Document extract ::
ADL Officially Apologies for Opposing Park51 Mosque

In 2010, the ADL released a statement supporting efforts to ban construction of a mosque and Islamic community center in south Manhattan, claiming it was allegedly insensitive to the victims of 9/11. It was a grotesque incident of ADL-approved religious discrimination, and has been a stain on the organization's legacy ever since.

Today, ADL head Jonathan Greenblatt has officially apologized for his organization's stance: "we were wrong, plain and simple."

This was the right thing to do. It was the right thing to do one day after the ADL's discriminatory foray into the controversy, but it's never too late to do the right thing. Indeed, it perhaps would have been easy to simply try and forget this ever happened -- let it recede into the background, a bit of embarrassing old news under the ancien régime, but never bring it up again. Yet the ADL decided -- mostly, it seems, of its own accord -- to raise it again (and open themselves up to a wave of "too lates" and "whatabouts..." and this that and the other) by way of apology. That's worthwhile, and worthy of praise.

So -- well done, ADL.

Two notes though:

1) Acknowledging one's wrong and apologizing for it is an important part of teshuvah. Another part, at least if not more essential, is reflecting on what led you astray in the first place so that you don't do it again. I hope the ADL, in recognizing that it was "wrong, plain and simple," is thinking internally about what made it go wrong, and reflecting on what it needs to alter about it self to ensure that it never again indulges naked bigotry again.

2) How many other civil rights organizations can you think of that have released a statement like this, on any topic, admitting any mistake? Surely, the ADL is not the only one that has made errors deserving repentance. But I struggle to think of another prominent organization actually taking ownership of its wrong (at least, a wrong committed with recent memory). It is a dangerous fact about contemporary discourse that we often treat those who apologize for their wrongs worse than those who brashly ignore them and carry forward. This is something we should not do, and before anyone crows about the ADL being so terrible it had to apologize, think about what it says about all the other organizations out there, who have had their own indulgences into racism or antisemitism or misogyny or Islamophobia, who maintain a studious silence -- hoping everyone forgets, hoping it recedes from memory as "old news".

Information ::
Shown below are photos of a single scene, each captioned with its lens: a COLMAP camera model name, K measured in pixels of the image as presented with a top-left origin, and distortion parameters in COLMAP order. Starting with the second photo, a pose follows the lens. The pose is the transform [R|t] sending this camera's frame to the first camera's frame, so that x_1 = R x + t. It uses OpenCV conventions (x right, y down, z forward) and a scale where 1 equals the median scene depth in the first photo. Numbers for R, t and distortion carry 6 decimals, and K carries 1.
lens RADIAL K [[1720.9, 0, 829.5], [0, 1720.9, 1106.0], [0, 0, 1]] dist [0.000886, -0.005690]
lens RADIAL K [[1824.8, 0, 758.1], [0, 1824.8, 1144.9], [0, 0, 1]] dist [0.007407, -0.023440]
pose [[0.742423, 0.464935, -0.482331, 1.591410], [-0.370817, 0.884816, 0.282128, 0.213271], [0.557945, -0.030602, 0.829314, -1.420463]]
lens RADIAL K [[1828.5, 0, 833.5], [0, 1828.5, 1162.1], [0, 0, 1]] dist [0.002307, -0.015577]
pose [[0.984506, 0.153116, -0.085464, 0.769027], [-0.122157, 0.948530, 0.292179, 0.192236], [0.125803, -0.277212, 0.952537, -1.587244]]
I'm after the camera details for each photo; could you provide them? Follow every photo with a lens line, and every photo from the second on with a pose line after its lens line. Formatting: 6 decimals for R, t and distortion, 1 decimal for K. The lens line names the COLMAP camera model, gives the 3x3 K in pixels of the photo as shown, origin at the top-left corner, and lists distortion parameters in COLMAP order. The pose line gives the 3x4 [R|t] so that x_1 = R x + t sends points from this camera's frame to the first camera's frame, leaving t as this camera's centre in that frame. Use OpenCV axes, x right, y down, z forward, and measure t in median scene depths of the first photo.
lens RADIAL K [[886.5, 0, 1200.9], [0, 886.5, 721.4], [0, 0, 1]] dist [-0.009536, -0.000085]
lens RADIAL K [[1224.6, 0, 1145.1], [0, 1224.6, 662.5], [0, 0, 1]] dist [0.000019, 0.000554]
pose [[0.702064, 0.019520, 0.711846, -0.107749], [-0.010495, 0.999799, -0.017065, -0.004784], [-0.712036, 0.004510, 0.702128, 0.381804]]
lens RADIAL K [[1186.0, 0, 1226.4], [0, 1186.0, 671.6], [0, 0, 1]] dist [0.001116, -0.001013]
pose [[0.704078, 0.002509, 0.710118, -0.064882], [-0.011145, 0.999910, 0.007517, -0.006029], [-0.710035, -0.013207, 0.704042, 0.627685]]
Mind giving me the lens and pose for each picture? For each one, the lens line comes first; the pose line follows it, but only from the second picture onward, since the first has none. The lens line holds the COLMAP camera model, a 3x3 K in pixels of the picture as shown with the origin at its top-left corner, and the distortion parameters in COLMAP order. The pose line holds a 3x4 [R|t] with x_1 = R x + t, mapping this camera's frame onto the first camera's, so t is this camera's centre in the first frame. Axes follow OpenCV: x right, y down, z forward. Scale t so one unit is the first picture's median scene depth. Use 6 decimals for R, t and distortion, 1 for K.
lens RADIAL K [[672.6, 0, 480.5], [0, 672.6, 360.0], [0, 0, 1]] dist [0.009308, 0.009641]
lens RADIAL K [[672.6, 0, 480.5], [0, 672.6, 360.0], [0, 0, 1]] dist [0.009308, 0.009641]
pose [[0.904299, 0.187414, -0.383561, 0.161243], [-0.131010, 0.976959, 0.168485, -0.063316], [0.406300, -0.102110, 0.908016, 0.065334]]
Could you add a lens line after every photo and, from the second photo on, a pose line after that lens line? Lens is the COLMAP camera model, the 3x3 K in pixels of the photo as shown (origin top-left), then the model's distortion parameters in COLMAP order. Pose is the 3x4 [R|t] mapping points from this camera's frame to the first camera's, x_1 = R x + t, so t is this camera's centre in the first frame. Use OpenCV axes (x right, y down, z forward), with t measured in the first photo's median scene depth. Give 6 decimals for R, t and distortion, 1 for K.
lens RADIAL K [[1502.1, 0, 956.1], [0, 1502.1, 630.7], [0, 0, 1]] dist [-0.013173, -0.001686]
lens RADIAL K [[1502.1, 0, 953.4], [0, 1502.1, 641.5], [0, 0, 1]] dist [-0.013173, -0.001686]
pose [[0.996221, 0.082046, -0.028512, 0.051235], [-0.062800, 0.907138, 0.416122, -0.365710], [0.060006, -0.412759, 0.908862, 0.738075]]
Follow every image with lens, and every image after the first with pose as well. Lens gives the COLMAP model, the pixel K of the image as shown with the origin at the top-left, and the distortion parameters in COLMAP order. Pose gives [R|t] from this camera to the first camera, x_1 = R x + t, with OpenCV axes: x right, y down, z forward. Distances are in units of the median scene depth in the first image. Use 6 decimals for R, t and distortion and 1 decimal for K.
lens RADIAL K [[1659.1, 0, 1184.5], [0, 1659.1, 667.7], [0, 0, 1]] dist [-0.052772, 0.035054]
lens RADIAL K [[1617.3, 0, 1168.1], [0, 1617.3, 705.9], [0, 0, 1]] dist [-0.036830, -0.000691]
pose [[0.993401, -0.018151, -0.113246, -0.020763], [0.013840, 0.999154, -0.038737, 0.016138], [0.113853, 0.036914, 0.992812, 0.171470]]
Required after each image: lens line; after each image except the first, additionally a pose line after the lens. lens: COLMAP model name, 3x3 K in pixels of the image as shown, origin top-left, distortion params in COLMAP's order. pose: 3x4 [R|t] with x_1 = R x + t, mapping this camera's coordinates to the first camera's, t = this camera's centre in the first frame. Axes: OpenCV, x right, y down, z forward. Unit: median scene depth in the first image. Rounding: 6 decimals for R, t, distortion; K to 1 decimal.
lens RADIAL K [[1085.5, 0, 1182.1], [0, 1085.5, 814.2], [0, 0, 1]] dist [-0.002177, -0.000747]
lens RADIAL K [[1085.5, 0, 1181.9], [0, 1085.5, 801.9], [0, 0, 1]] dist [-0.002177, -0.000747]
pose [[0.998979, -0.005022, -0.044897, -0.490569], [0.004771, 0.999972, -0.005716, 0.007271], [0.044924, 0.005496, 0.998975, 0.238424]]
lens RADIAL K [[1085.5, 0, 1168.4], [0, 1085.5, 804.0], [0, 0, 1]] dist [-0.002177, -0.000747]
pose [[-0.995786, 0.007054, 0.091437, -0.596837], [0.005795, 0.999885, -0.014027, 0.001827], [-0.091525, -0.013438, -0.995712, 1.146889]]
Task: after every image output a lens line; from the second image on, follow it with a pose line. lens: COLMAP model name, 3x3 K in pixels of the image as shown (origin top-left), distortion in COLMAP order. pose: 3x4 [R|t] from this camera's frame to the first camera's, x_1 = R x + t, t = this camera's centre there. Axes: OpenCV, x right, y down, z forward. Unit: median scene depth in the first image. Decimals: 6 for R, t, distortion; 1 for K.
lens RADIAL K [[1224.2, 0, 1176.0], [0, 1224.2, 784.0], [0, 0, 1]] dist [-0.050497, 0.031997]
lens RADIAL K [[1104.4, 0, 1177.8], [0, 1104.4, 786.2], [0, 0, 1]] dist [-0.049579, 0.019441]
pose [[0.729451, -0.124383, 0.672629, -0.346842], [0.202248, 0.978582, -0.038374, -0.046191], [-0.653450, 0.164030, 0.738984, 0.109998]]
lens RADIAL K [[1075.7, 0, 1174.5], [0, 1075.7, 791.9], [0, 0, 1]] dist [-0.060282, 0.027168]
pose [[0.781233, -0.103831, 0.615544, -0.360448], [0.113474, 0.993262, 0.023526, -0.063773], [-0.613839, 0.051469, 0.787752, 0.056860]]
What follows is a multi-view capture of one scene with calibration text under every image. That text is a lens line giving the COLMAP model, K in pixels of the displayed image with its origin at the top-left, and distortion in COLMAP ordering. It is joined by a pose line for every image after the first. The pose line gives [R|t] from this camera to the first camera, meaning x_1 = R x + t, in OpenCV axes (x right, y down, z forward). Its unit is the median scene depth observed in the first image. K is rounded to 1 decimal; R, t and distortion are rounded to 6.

Brief 1 ::
From the post on the ADL's Park51 apology, extract the part that opens with the words containing "1) Acknowledging one's" and closes with "naked bigotry again.".
Brief 2 ::
According to the post on the ADL's Park51 apology, in what year did the ADL release its statement on the Manhattan mosque?
Brief 3 ::
List every form of prejudice named in the final sentence of the post on the ADL's Park51 apology.

Exercise result 1 ::
1) Acknowledging one's wrong and apologizing for it is an important part of teshuvah. Another part, at least if not more essential, is reflecting on what led you astray in the first place so that you don't do it again. I hope the ADL, in recognizing that it was "wrong, plain and simple," is thinking internally about what made it go wrong, and reflecting on what it needs to alter about it self to ensure that it never again indulges naked bigotry again.

Exercise result 2 ::
2010

Exercise result 3 ::
racism, antisemitism, misogyny, Islamophobia